No. 15AP-477 6 from Cashland and Gold Buyers as to what they paid. If you find that out, submit that to me, I will absolutely reconsider the restitution amount. [APPELLANT'S COUNSEL]: Okay. THE COURT: All right. Thank you. For right now I'm going to keep it at $5,500. (Apr. 2, 2015 Hearing Tr. 2-14.) { 11} R.C. 2929.18(A)(1) provides that, "[i]f the court decides to impose restitution, the court shall hold a hearing on restitution if the offender, victim, or survivor disputes the amount." (Emphasis added.) See Blay at 12; State v. Woodruff, 10th Dist. No. 14AP-485, 2015-Ohio-738, 9. Here, appellant objected to the order of restitution, disputing the amount for which restitution was ordered. The state contends that a separate restitution hearing need not be ordered because the trial court considered evidence of the value of the stolen items at the sentencing hearing. However, as the transcript of the sentencing hearing reflects, there was confusion between the prosecutor and trial court regarding the actual value of the stolen items versus the amount for which the amount was sold. The restitution hearing mandated by R.C. 2929.18(A)(1) affords the state, victim, or offender an opportunity to present competent, credible evidence as to the amount of economic loss suffered as a direct and proximate result of the commission of the offense. Therefore, we disagree with the state's contention that a hearing is not necessary since it is required pursuant to R.C. 2929.18(A)(1) upon the objection of the victim, offender, or survivor, as is the case here. { 12} Thus, because the trial court did not hold a hearing on restitution in response to appellant's objection, we find that the trial court committed reversible error. Woodruff at 9; Jones at 29; Blay at 12. Upon remand, the trial court shall conduct an evidentiary hearing in compliance with the requirements of R.C. 2929.18(A)(1). Accordingly, we sustain appellant's first assignment of error. IV. Second Assignment of Error Restitution Amount { 13} In her second assignment of error, appellant challenges the amount of restitution ordered by the trial court.
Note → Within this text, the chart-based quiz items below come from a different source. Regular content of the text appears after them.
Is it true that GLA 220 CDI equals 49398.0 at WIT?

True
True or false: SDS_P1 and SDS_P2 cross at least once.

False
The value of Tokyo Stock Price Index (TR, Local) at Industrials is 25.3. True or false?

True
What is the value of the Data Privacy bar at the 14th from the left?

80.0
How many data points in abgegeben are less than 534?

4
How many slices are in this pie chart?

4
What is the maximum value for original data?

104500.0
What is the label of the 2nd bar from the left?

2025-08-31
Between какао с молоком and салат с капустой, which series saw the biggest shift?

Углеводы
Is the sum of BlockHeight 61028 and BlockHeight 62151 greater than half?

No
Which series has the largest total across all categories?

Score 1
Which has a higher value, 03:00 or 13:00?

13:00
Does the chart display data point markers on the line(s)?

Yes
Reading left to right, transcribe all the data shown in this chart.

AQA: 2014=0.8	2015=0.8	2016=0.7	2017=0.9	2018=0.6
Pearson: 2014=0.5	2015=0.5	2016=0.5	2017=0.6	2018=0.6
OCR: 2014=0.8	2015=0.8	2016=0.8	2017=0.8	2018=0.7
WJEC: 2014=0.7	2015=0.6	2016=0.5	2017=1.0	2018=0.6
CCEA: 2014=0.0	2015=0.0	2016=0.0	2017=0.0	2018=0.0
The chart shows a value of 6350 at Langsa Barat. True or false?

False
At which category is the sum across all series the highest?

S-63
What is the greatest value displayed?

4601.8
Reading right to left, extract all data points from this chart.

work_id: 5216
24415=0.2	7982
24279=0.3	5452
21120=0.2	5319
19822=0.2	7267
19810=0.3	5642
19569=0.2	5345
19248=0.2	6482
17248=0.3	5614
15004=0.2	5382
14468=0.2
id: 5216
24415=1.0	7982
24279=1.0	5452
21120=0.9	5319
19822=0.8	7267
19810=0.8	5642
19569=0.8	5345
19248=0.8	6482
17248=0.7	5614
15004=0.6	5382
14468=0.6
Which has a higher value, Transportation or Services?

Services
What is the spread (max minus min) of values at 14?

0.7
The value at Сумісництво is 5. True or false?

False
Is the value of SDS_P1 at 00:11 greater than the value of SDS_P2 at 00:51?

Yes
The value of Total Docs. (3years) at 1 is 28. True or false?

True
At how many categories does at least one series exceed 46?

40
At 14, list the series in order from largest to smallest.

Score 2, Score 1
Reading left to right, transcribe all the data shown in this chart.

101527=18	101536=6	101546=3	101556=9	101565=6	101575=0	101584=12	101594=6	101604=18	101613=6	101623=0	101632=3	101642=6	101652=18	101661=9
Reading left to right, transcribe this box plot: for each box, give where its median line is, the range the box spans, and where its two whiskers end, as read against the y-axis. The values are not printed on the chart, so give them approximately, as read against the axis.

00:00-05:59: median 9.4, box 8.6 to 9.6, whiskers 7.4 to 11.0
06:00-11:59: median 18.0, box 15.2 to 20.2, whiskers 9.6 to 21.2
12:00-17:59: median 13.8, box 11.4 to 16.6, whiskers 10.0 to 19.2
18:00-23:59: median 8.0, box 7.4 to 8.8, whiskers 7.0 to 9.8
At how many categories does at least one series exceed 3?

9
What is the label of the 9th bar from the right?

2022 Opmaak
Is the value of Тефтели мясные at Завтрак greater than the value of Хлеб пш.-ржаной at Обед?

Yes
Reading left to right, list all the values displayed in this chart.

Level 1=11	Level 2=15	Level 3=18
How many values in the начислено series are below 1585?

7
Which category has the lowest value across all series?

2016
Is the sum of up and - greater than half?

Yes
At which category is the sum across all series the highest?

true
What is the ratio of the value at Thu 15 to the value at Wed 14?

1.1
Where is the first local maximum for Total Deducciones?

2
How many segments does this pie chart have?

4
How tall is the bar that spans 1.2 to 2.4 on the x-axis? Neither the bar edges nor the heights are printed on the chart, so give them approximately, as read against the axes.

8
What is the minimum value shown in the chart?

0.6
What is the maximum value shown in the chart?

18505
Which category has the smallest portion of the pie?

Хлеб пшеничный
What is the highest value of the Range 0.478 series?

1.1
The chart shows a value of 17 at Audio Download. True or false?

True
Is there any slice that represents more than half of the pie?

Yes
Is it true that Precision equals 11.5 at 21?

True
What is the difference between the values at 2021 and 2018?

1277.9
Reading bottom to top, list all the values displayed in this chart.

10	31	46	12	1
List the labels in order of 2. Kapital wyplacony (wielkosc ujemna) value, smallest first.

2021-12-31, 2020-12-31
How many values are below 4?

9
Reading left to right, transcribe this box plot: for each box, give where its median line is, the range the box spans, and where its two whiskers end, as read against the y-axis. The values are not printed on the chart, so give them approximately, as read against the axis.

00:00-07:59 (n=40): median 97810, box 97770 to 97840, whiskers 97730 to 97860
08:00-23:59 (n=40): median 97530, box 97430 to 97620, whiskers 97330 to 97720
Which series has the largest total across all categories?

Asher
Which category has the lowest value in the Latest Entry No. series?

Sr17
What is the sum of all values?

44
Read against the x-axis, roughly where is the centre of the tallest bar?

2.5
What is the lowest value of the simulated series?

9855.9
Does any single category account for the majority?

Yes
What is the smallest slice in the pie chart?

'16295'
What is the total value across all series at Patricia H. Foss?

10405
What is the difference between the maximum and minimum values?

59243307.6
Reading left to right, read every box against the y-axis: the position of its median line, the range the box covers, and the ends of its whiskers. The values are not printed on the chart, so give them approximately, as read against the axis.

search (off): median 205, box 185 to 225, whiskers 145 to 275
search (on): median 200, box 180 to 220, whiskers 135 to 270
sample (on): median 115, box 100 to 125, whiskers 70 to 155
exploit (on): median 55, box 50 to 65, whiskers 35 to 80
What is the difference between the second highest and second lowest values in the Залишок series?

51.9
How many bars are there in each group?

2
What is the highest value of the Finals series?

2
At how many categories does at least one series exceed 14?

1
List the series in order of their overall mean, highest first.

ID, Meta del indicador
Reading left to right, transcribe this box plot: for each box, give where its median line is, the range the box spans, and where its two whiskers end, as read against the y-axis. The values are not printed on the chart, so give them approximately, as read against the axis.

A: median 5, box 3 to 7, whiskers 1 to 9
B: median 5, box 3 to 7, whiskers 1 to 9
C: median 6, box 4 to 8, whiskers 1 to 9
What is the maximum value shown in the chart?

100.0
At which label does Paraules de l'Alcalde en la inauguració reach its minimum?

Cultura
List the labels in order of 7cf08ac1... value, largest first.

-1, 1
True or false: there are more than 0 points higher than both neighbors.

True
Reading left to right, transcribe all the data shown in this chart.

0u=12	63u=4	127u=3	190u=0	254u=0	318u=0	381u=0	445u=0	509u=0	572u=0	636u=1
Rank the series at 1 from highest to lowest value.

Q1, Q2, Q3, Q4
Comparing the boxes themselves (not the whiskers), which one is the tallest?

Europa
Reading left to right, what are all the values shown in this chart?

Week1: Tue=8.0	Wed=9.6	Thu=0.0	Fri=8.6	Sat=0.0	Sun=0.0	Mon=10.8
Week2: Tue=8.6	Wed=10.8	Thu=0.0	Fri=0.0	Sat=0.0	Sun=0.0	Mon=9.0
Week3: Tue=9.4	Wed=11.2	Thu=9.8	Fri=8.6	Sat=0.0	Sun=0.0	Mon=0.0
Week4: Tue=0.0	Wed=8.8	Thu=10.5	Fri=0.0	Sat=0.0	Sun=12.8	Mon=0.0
Having found that the trial court must conduct a

No. 15AP-477 7 hearing pursuant to R.C. 2929.18(A)(1) prior to ordering restitution, appellant's second assignment of error is rendered moot. V. Disposition { 14} Having sustained appellant's first assignment of error and rendered moot appellant's second assignment of error, we affirm the conviction but reverse the sentence and remand this matter to the Franklin County Court of Common Pleas for resentencing and for further proceedings in accordance with law and consistent with this decision. Judgment affirmed in part, reversed in part, and cause remanded with instructions. TYACK and KLATT, JJ., concur.